Mit spitzem Finger entlockt der Knabe einem Riesenklavier Tönepunkte, die noch größer werden, als er Liszt im Radio hört. Schnell will er Komponist werden, „aber ein anderer“; den Wehrdienst leistet er im Militärorchester, schlägt die Trommel, weil man „mit einem Klavier schlecht marschieren kann“. Damit schleichen sich in die ausdrucksstarken, nur mit den notwendigsten Linien gezeichneten Szenen die ersten Schatten ein. Estland hat im Zweiten Weltkrieg auch gegen die Vereinnahmung durch die Sowjetunion gekämpft – eine bittere, hierzulande kaum bekannte Parallele zu heute.

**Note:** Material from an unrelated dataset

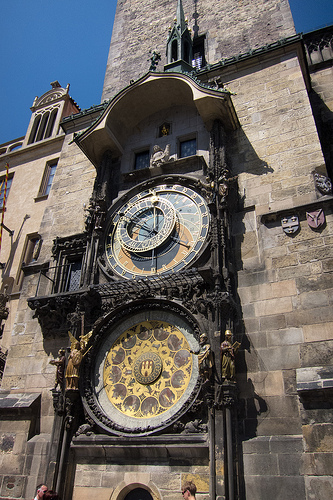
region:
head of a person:
[176, 477, 203, 498]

Als die Sirenen endlich nicht mehr drohen, sondern klingen, wendet sich auch Pärt wieder der Musik zu. Doch bei einem Laienwettbewerb wird seine Komposition als „weder sozialistisch noch national“ abgestraft. Hier zeichnet Sildre verkniffene, spitzgesichtige Funktionäre, die das Leben des Komponisten fortan bedrängen und zu bestimmen versuchen. Mit seinem Talent, auch Gestik und Mimik in knappen Bildsequenzen „sprechen“ zu lassen, bildet er Pärts schwierigen Weg ab. Von der verpönten Zwölftontechnik zurück zu Klassischerem sucht Pärt die ideale Musik und findet sie in der Religion. Ab hier kann, wer will, tief in Pärts Gedanken- und Glaubenswelt einsteigen, die auch in Sildres Zeichnungen immer mehr von orthodoxen Klöstern, Sara-Motiven und der Suche nach inbrünstig-einstimmigen Melodien geprägt sind. Da geht dem Zeichner dann doch einiges von der nötigen Distanz verloren, mit der er noch den Rauswurf Arvo Pärts aus der Sowjetunion ironisch wiedergibt: Da filzen Zöllner seine Koffer unter Kirchenfenstern.